Texto mostrado:
┌──

Biolencia // Polonia
Biolencia
Polonia
A media tarde una manada de lobos ha comenzado a aullar muy cerca del campamento. Quizás demasiado cerca, a juzgar por la expresión de algunos compañeros. Aunque demasiado lejos para lo que a mí me hubiese gustado.
El sentido común me dice que hay pocas posibilidades, que me quede donde estoy, pero me dejo impulsar por la adrenalina que se ha disparado en mi cuerpo y me levanto del suelo como un resorte. Aferro la cámara y corro en dirección a la línea de árboles que separa el prado del bosque.
Me detengo a medio camino, tomo aire y desde lo más profundo de mi pecho, vibrando por entre mi garganta, exhalo un largo aullido hacia el cielo. Silencio. El bosque parece escuchar unos instantes y entonces me devuelve la llamada como si del eco se tratase… pero no, no es el eco; es genuino, es el aullido de uno, dos, tres lobos que responden mucho más cerca que antes.
Retomo la carrera por entre las altas hierbas, con la vista fija en los árboles. Me estoy acercando. Apenas hago ruido y el viento sopla a favor arrastrando mi olor de vuelta al campamento.
Atravieso los primeros troncos y me guarezco tras uno lo suficientemente ancho para ocultarme. Mi respiración agitada se apacigua con la espera. Aguardo y busco movimiento, aunque apenas puedo ver algo de tan frondoso y oscuro que es el bosque.
Hace frío y muchísima humedad, huele a madera en descomposición y a hongos y a tierra.
Avanzo, con cautela. El suelo quebradizo de otoño anuncia cada paso delatando mi presencia, me da la sensación de que mi respiración y los latidos de mi corazón retumban en el silencio que me rodea. Quizá todo el bosque ya me esté observando, pares de ojos ocultos tras los matorrales, tras las raíces retorcidas, tras las ramas.
De pronto mi pie se queda suspendido en el aire justo encima de una enorme huella estampada sobre el barro. Las sigo, son varios lobos de distintos tamaños, que se dirigen hacia el corazón del bosque de Bialowieza… el más antiguo del continente, el último bosque virgen de Europa.



Volví al campamento aquella tarde con energías renovadas. No había llegado a ver a los lobos, pero saber que estaban allí mismo me insufló fuerzas y convicción para la acción que planeábamos al día siguiente.
El campamento es una vieja granja en la frontera de Polonia con Bielorrusia. Se encuentra en un diminuto pueblito situado en el centro exacto de la reserva de Bialowieza y, la razón y misión de este campamento, es la de servir de centro de operaciones a la resistencia que ha surgido para salvar al bosque.
Ecoterroristas nos llaman aquellos que están destruyendo el bosque. Tiene gracia, resulta amargamente gracioso.
Por la mañana nos reunimos para desayunar y, quienes han tenido turno de vigilancia por la noche, nos informan de los últimos movimientos del enemigo.
El enemigo: una de las tres cosechadoras que están talando sistemáticamente árboles centenarios en zonas protegidas por la UNESCO, a un ritmo de más de 1000 árboles diarios.

└──

Qué se pide:
1/ Indique si cada afirmación concuerda con el relato y justifique su respuesta con las palabras exactas del relato que lo deciden.
(a) El campamento se halla en la frontera de Polonia con Bielorrusia.
(b) Quien narra llegó a ver a los lobos aquella tarde.
(c) Las cosechadoras talan menos de 500 árboles al día.
2/ Conteste brevemente, según el relato:
(a) ¿En qué estación del año transcurre la escena en el bosque?
(b) ¿Cuántas cosechadoras están talando árboles?
(c) ¿A qué huele el bosque?
3/ Cite textualmente el pasaje del relato que va desde «Por la mañana» hasta «1000 árboles diarios.».

Datos almacenados:
┌──

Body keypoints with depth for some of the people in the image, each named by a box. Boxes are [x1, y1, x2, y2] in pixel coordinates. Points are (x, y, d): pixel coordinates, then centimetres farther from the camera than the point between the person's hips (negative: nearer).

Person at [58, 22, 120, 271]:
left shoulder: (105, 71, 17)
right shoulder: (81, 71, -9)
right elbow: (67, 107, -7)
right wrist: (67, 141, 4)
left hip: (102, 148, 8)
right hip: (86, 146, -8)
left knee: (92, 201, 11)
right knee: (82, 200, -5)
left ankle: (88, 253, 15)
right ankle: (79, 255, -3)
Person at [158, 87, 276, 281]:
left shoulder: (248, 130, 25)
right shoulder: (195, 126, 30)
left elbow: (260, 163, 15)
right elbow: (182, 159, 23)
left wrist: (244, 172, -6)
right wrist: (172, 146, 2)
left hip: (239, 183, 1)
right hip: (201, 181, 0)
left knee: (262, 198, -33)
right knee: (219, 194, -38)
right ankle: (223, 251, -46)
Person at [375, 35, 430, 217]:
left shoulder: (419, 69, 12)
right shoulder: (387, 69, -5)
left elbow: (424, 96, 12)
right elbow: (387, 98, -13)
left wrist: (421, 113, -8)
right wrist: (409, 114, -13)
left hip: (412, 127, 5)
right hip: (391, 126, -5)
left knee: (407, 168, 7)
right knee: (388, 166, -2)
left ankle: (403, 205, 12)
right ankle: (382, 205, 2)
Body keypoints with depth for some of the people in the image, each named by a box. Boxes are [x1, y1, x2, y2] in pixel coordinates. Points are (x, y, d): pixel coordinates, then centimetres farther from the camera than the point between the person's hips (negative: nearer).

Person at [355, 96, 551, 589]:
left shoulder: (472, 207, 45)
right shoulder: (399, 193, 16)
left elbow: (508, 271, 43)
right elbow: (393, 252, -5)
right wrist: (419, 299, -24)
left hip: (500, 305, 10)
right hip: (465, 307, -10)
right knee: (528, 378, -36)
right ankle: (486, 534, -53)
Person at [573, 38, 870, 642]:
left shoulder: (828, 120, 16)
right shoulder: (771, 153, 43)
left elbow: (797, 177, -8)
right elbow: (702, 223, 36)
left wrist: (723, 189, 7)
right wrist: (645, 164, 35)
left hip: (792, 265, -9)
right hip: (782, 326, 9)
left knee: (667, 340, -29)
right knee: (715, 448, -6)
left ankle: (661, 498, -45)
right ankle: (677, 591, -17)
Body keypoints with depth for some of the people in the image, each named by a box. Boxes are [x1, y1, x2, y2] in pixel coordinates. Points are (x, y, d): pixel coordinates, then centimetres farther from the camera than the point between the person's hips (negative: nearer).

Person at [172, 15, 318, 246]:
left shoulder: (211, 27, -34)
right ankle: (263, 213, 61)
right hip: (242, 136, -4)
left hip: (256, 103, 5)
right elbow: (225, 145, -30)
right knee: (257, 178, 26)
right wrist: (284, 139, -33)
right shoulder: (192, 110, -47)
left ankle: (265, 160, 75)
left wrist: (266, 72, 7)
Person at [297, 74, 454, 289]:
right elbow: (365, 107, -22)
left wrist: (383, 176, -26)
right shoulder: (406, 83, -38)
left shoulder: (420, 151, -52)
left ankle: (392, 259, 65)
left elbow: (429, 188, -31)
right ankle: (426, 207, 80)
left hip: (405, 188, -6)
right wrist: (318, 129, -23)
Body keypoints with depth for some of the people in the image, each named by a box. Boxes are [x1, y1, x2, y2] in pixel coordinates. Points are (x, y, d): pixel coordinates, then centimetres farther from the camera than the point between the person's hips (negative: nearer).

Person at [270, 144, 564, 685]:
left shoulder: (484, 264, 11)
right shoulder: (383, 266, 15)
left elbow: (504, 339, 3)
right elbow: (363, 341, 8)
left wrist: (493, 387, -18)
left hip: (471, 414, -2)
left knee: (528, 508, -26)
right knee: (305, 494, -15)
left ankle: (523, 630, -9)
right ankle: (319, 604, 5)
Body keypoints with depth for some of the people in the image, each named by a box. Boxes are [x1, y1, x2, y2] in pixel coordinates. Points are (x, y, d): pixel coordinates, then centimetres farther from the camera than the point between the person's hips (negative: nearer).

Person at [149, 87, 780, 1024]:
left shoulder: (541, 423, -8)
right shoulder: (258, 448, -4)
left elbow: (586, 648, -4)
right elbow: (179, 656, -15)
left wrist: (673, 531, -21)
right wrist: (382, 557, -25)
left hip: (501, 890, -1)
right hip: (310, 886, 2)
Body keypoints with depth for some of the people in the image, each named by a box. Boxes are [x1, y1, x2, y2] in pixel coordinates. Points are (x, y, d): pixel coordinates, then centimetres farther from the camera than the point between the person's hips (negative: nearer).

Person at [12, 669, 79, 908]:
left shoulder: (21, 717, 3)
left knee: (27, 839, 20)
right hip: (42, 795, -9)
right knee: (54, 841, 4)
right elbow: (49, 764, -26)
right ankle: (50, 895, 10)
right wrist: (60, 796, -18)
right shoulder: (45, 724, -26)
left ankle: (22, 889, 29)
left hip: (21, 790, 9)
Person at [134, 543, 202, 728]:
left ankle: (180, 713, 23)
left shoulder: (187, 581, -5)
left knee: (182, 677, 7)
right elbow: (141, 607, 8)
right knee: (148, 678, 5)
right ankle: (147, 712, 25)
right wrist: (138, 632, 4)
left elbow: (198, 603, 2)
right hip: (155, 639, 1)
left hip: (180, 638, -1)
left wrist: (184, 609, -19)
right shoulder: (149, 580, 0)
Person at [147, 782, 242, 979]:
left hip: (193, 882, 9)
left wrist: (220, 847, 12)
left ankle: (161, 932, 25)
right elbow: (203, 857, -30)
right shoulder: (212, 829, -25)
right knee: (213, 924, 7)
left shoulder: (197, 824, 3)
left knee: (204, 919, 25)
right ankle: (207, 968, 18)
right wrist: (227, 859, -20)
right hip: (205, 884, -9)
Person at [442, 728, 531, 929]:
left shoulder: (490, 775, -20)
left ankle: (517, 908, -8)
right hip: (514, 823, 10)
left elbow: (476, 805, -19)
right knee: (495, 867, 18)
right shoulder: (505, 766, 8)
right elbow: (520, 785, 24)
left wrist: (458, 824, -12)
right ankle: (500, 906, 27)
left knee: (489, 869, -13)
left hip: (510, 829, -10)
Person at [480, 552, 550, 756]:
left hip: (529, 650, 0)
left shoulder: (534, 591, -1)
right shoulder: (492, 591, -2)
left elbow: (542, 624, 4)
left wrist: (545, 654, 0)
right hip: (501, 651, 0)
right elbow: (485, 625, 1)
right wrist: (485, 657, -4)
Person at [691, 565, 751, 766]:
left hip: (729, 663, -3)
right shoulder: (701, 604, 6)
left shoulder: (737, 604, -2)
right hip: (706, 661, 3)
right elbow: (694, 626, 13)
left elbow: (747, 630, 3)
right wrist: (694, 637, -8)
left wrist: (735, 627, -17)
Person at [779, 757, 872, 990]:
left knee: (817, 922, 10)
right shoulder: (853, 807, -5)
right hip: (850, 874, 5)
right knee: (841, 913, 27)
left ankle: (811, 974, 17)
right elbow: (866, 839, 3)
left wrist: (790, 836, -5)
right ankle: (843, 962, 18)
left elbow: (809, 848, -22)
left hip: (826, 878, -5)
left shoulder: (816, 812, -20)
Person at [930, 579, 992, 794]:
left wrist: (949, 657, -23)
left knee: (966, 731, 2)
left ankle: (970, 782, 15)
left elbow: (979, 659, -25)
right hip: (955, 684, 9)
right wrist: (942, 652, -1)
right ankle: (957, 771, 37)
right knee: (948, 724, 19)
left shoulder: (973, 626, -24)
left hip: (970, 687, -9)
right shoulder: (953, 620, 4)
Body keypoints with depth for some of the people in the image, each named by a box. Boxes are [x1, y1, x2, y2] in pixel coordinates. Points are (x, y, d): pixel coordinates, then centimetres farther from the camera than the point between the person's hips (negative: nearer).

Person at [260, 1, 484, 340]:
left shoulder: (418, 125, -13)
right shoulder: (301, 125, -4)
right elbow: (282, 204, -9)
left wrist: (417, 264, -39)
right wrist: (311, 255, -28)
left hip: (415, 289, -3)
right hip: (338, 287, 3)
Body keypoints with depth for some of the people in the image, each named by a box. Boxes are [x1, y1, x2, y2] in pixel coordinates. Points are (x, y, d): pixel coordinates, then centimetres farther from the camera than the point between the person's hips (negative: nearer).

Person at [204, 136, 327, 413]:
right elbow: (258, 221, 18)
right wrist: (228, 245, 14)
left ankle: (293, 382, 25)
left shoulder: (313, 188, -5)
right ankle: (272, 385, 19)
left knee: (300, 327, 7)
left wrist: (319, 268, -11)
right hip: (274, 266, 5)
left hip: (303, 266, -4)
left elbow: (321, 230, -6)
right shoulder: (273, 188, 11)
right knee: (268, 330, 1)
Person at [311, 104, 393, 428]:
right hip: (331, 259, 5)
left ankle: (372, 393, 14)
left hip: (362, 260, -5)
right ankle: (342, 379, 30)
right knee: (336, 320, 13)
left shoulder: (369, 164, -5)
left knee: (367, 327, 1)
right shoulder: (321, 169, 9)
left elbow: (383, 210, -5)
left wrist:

└──

Respuestas por tarea:
1/
(a) Sí: «El campamento es una vieja granja en la frontera de Polonia con Bielorrusia.»
(b) No: «No había llegado a ver a los lobos»
(c) No: «a un ritmo de más de 1000 árboles diarios»

2/
(a) En otoño.
(b) Tres.
(c) A madera en descomposición, a hongos y a tierra.

3/
Por la mañana nos reunimos para desayunar y, quienes han tenido turno de vigilancia por la noche, nos informan de los últimos movimientos del enemigo.
El enemigo: una de las tres cosechadoras que están talando sistemáticamente árboles centenarios en zonas protegidas por la UNESCO, a un ritmo de más de 1000 árboles diarios.